Капкан для птиц | страница 20



За столько лет отсидки Леха уже стал юристом и знал законы, знал то, чего еще не знала я.

— Будешь моим адвокатом, — сказала я.

— Башку надо ментам за такие делишки отрывать. Что не видят, кого сажают и за что.

— Леха, а ты мне веришь? — спросила я.

— Глаз у меня наметанный. Не зря баланду хлебаю. Не место тебе в тюрьме. Я сегодня на тюрьму слиняю. Если они тебе сегодня не предъявят обвинение, должны тебя отсюда нагнать, в смысле отпустить.

При слове «отпустить» я оживилась.

— А что, Леха, бывало такое, чтоб отпускали?

— Бывало. Я уже так долго сижу, почти столько, сколько живу. Повидал всякого. Бывало, что и отпускали.

Леха почувствовал мое оживление и тут же показал мне, как я буду выходить из камеры, — растопырил пальцы, как делают блатные, и начал меня передразнивать: «Загните мне пальцы, я в двери пройду!»

А потом вдруг резко стал серьезным:

— Корону поправь. Размечталась: «отпустят»… Не для того они тебя сажали, чтобы отпустить. — И добавил, почесав меня между лопатками: — У тебя вот здесь не чешется?

— Леха, не дотрагивайся до меня. Я ведь тебя просила.

— Недотрога. Для быка нет священных коров, — повторил свою коронную фразу Леха. — Так чешется или нет?

— Чешется, чешется, — ответила я в надежде, что он от меня отстанет.

— Это крылья у тебя прорезаются. Знаешь, как зубки, когда растут — чешутся, так точно и крылышки. Все, что у человека отрастает, чешется. — И Леха почесал себя у основания ноги.

— Леха, опять ты пошлишь. Давай лучше про крылья поговорим.

— Когда падаешь со скалы в пропасть, почему бы не попробовать полететь? Что ты теряешь? Давай попробуем.
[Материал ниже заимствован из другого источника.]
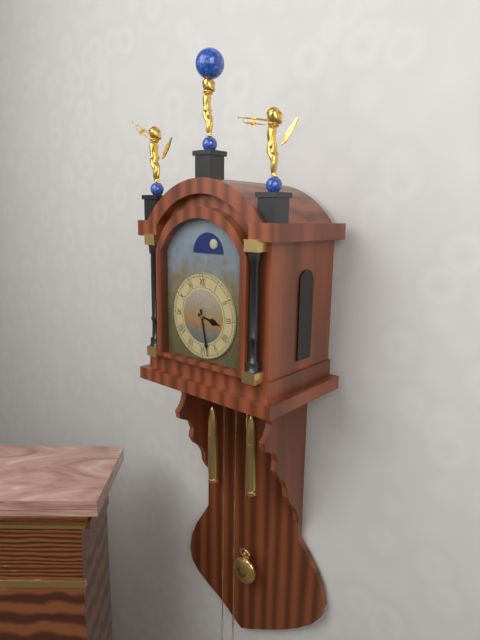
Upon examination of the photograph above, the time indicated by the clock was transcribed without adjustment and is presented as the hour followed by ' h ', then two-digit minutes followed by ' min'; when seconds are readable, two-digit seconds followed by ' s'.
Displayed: 3 h 28 min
Леха стал с диким ревом носиться по камере, широко растопырив руки, изображая скорее самолет, чем птицу. Потом вдруг остановился и резко посерьезнел:

— Знаешь, крыльев еще недостаточно, чтобы летать.

Задавая Лехе глупые вопросы, я пыталась выглядеть умной. Весь мой жизненный опыт показался мне ненужным пыльным мешком после общения с ним. Интеллект — это диагноз, подумала я. Это надо лечить. Ум, который искалечен интеллектом, — тяжело болеет, хронически и, возможно, неизлечимо. А ум, который искалечен еще и памятью, — «это уже тяжелейшее осложнение неизлечимой болезни. Дуракам всегда легче живется. Нужно как-то избавляться от признаков интеллекта. Так проще жить.

— Леха, а что еще нужно для того, чтобы летать?

— Ну и глупая же ты! Небо нужно! И еще летная погода. Поняла, дуреха?

Какой он умный, этот Леха. Мыслит проще. Его мысли легкие, быстрые. Они не ложатся каким-то тяжелым бременем на душу. У него надо учиться жить. Все в жизни просто и понятно. Это у Лехи. А у меня?